Save settings before form shuts down?

Jambo

Member
Joined
Apr 23, 2009
Messages
6
Programming Experience
Beginner
Hi,

I need to save some settings before closing the form (by default this happens after..) I have tried my.Settings.Save() but it didn't work (what's this method for then ?)

I hope this is doable because my entire idea relies on it, so if anyone has a way to do it I would love to hear it.

Jambo
 
First up, please post in the most appropriate forum for the topic of your thread, not the first one you come to. Moved.

As for the question, My.Settings.Save DOES work, so if what you want to happen is not happening then it's because you're doing something wrong. As you haven't actually told us what you're trying to achieve and what the problem is, we can't really provide a solution. WHY do you feel you need to save the settings before the form closes?
 
First up, please post in the most appropriate forum for the topic of your thread, not the first one you come to. Moved.

Yes, sorry.

As for the question, My.Settings.Save DOES work, so if what you want to happen is not happening then it's because you're doing something wrong. As you haven't actually told us what you're trying to achieve and what the problem is, we can't really provide a solution. WHY do you feel you need to save the settings before the form closes?

Here is my test:
I create an application ( a Windows form ) and a setting parameter.
I change the parameter's value at runtime.
I copy my application elsewhere ( by code, we're still at runtime )
Now, when I launch the newly created application I want it to have the modified setting value but it's not, it's having the default one even though I called Setting.Save before creating the second form, why is that ?
 
Basically what I am trying to do is dynamically compile code after someone's input, meaning that the application must have values like it was originally designed specifically for him.
I have tried codedom and I almost got it to work except for the little fact that the output assembly now comes out with the console too.( and some other small things )

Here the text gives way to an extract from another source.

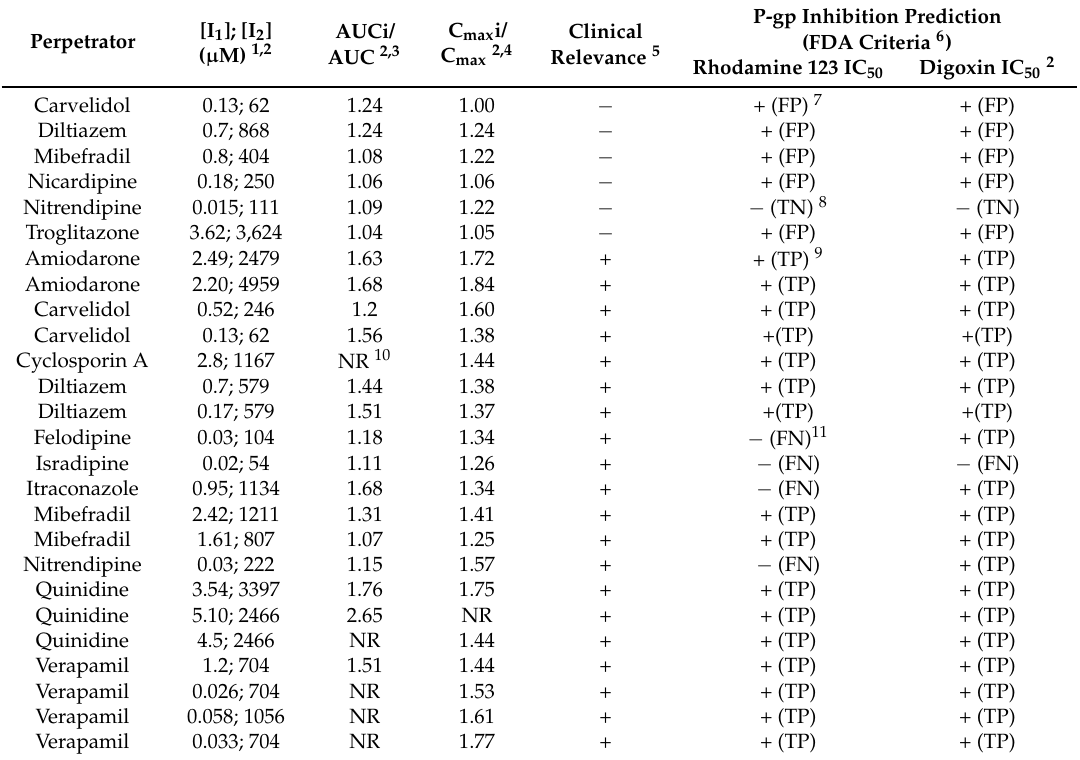
Table 2. Prediction of P-gp inhibition in 26 clinical DDI studies with digoxin as a victim drug, using FDA criteria and P-gp IC 50 values from rhodamine 123 accumulation or digoxin bidirectional transport [41] assays.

I thought the settings idea could save me.
 
Your second application is starting with default settings. Best you could do is when launching the "second" copy pass the settings as command line arguments and then use them to set your settings in that copy.
 
.NET apps have two config files: the application config file, stored in the program folder, and the user config file, stored separately under each user's Documents & Settings folder. The application config file contains Application-scoped settings and the default values for User-scoped settings, while the user config files store the current values of User-scoped settings for each user. If you create a new copy of an application you aren't copying the current user values. You're only copying the default values so that's what you get when you run the new app.

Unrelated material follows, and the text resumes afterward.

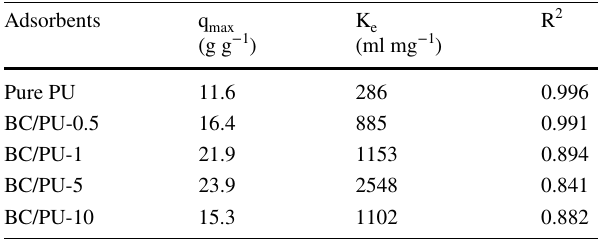
Table 4 Langmuir isotherm parameters for pure PU foam and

This is a prime example of why you need to provide a FULL and CLEAR description of what you're doing, why you're doing it and what exactly goes wrong. When you don't provide all the information you give us an incomplete and, therefore, most likely incorrect view of what's happening.
 
hey I thnik I can achieve that using registry instead of settings.
As for Sprint I'm not sure what you exactly mean as I'm quite new to VB, can you please elaborate?
 
Thanks for the explanation jmcilhinney. I have some ideas let me try them first, if I fail I'll get back to you with a clearer description.